然后,是一只依稀能看出人类骨骼结构的脚掌,但脚趾异常粗长,趾甲弯曲尖锐如的利爪,呈现出一种病态的灰黑色。
而更诡异的是,从脚踝到小腿,覆盖着一层浓密的深褐色毛发,完全不像人类。
显然,通风管道对于这个“东西”来说太过狭窄了。它似乎不耐烦地挣扎了一下,伴随着令人牙酸的“嘎吱”声和金属撕裂的锐响,那薄薄的通风管道铁皮被它硬生生从内部撕开了一个更大的豁口。
“噗通。”
一个扭曲的身影从破口处坠落下来,沉重地砸在旅人所站的铁网走道上,震得整段走道都嗡嗡作响,锈蚀的铁屑簌簌落下。
旅人终于看清了它的全貌。
那几乎是一个将“人类”与“鼠类”特征进行最恶劣、最痛苦融合后诞生的噩梦造物。
它的身躯大致保持人形,但佝偻着,覆盖着厚厚的深色毛发。
最骇人的是它的头部,那分明是一颗人类的头骨,却被某种巨大的外力强行向两侧拉伸、塑形,颧骨高高凸起,吻部向前突出,形成了一种狰狞可怖的“鼠面”。
两颗浑浊发黄的眼球因为颅骨变形而几乎要从眼眶中暴突出来,布满血丝,闪烁着疯狂而饥饿的光芒。
它的嘴巴无法完全闭合,参差不齐的尖利牙齿露在外面,粘稠、腥臭的黄色涎水不断从嘴角滴落,顺着茂密的胸毛流淌,散发出令人作呕的酸腐与腥臊混合的恶臭。

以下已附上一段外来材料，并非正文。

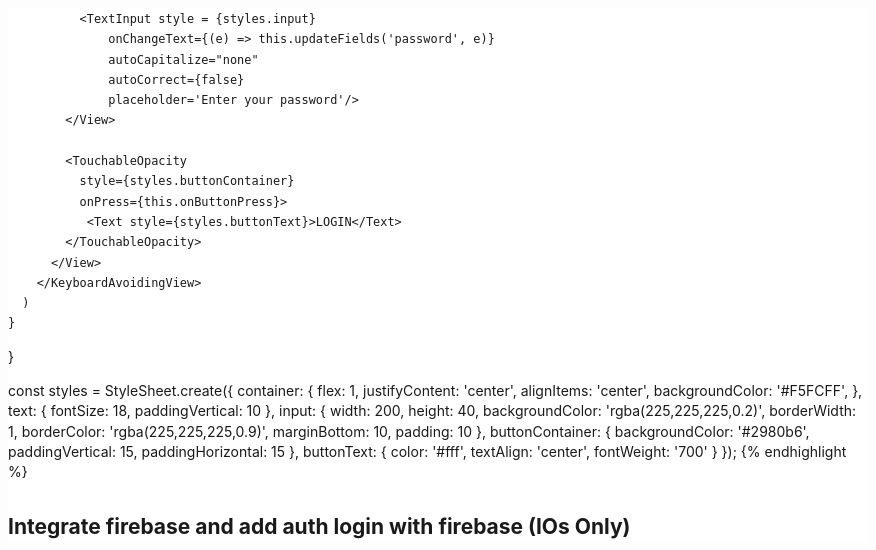               <TextInput style = {styles.input}
                  onChangeText={(e) => this.updateFields('password', e)}
                  autoCapitalize="none"
                  autoCorrect={false}
                  placeholder='Enter your password'/>
            </View>

            <TouchableOpacity 
              style={styles.buttonContainer} 
              onPress={this.onButtonPress}>
               <Text style={styles.buttonText}>LOGIN</Text>
            </TouchableOpacity>
          </View>
        </KeyboardAvoidingView>
      )
    }
  }

  const styles = StyleSheet.create({
    container: {
      flex: 1,
      justifyContent: 'center',
      alignItems: 'center',
      backgroundColor: '#F5FCFF',
    },
    text: {
      fontSize: 18,
      paddingVertical: 10
    },
    input: {
      width: 200,
      height: 40,
      backgroundColor: 'rgba(225,225,225,0.2)',
      borderWidth: 1,
      borderColor: 'rgba(225,225,225,0.9)',
      marginBottom: 10,
      padding: 10
    },
    buttonContainer: {
      backgroundColor: '#2980b6',
      paddingVertical: 15,
      paddingHorizontal: 15
    },
    buttonText: {
      color: '#fff',
      textAlign: 'center',
     fontWeight: '700'
    }
  });
{% endhighlight %}

## Integrate firebase and add auth login with firebase (IOs Only)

那味道,比这地下空间里原本就刺鼻的化学气味还要浓烈数倍,几乎要让嗅觉暂时失灵。
“噗通!”“噗通!”
接二连三的坠落声响起。
一个又一个类似的、细节略有不同但同样扭曲可怖的“鼠人”从不同的通风口破洞跳出,落在铁桥上、实验台上、甚至直接砸进下方慌乱的人群边缘。
它们有的身上还挂着破碎的实验服布条,有的皮肤上留有缝合或增生组织的狰狞疤痕,有的爪子或尾巴上甚至还粘连着未清理干净的、疑似生物组织的粘稠物。